**Cosa serve:**
Converti in un CSV a due colonne, "campo" e "valore", i record compresi tra la riga che contiene "city: Kashi" e quella che contiene "longitude: -8.4416", estremi inclusi, con una riga per record e ogni campo tra virgolette e gli a capo sostituiti da spazi. Lascia fuori le immagini.

**Dati archiviati:**
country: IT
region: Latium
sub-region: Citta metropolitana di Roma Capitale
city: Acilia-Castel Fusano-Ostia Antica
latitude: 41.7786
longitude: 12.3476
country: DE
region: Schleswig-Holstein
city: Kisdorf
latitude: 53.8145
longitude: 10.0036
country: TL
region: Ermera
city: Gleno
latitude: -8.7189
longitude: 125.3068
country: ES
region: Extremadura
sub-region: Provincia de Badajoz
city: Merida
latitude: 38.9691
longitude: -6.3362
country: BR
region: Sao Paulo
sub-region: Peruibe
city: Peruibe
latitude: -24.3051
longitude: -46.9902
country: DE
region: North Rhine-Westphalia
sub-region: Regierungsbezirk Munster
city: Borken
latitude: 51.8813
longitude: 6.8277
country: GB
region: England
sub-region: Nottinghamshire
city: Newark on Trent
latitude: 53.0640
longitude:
==
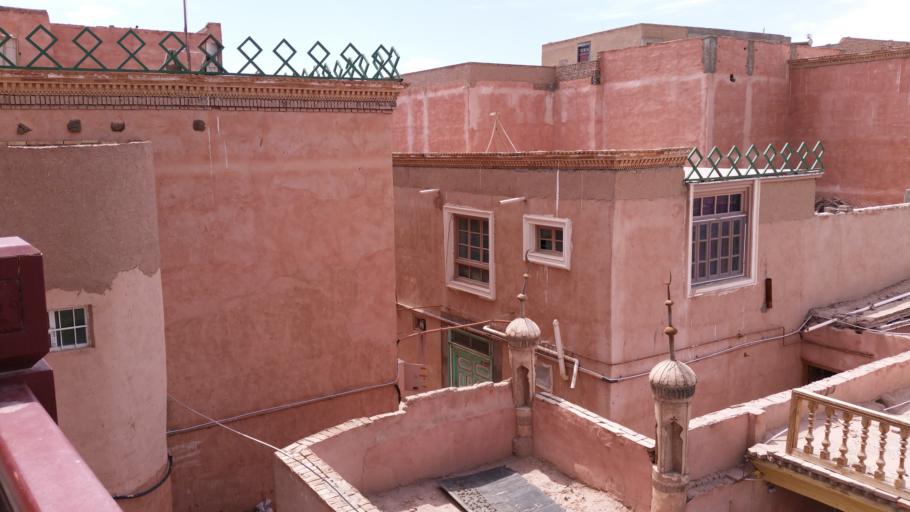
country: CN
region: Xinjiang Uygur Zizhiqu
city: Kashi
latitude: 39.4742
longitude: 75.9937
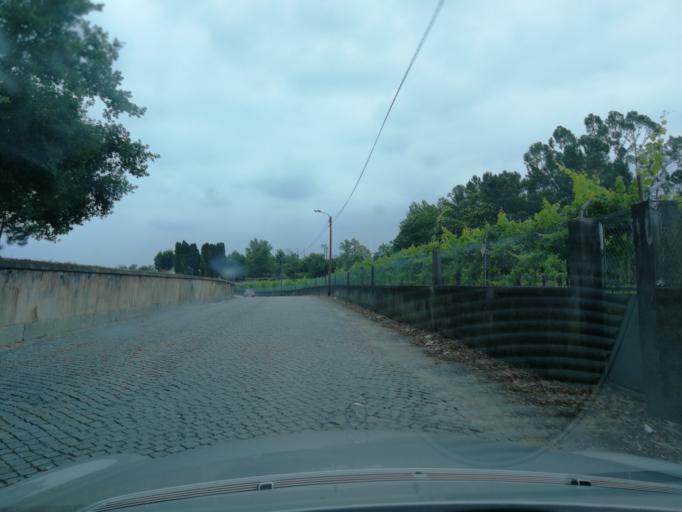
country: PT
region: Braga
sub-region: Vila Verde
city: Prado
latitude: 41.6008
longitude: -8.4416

**Risposta al compito:**
campo,valore
"city:","Kashi"
"latitude:","39.4742"
"longitude:","75.9937"
"country:","PT"
"region:","Braga"
"sub-region:","Vila Verde"
"city:","Prado"
"latitude:","41.6008"
"longitude:","-8.4416"